See parent: PROGRAMMING_RULES
Prefer interfaces where each element is a separate, self-contained object — like execve(argv[]) — over flat strings that the receiver must re-parse, like system("cmd " + user_input).
With execve, each argument is its own string. No delimiter means no injection. With system(), the command is a flat string — any delimiter character in user input splits or extends tokens.
Instead of newline-delimited IPC ("LOCK url\n") → use binary frames: [opcode][uint32_t len][bytes]
Instead of sprintf(buf, "cmd %s", url) → pass url as a separate argument
Instead of CSV/TSV with unsanitised data → use fixed-width or length-prefixed records
Instead of a shell command + user string → use execve with argv array
Note: sanitising input (reject \n, escape quotes) is still useful as defence-in-depth, but it doesn't replace a protocol design that makes injection structurally impossible.
The original IPC protocol used newline-delimited text: "LOCK https://server/db.psafe3\n". A URL containing \n injected extra commands into the child's command loop — an attacker who tricked the user into opening a crafted URL could unlock or overwrite any database the user had locked.
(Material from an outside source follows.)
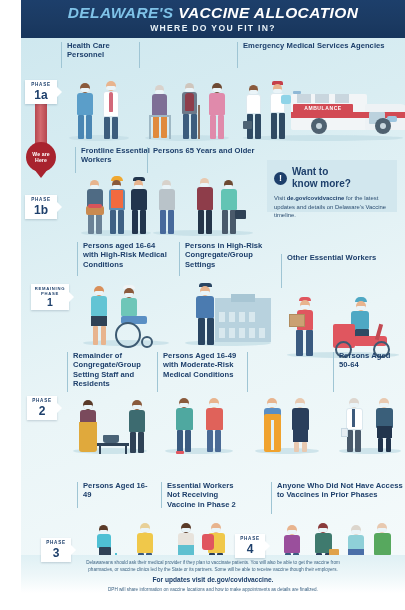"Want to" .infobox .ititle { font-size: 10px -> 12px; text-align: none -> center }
The fix was length-prefixed binary frames, analogous to execve(argv[]) vs system(). A URL can now contain any byte value — including \n, space, NUL — without affecting framing.
Document every non-obvious design decision (security, performance, correctness) at the time it is made, answering:
1. What was chosen — describe the interface, protocol, or algorithm
2. Why — give the concrete reason (injection risk, signal safety, race avoidance, etc.)
3. What was rejected and why — the tempting alternative that would have been wrong
Short notes written immediately are far more valuable than long notes written retrospectively.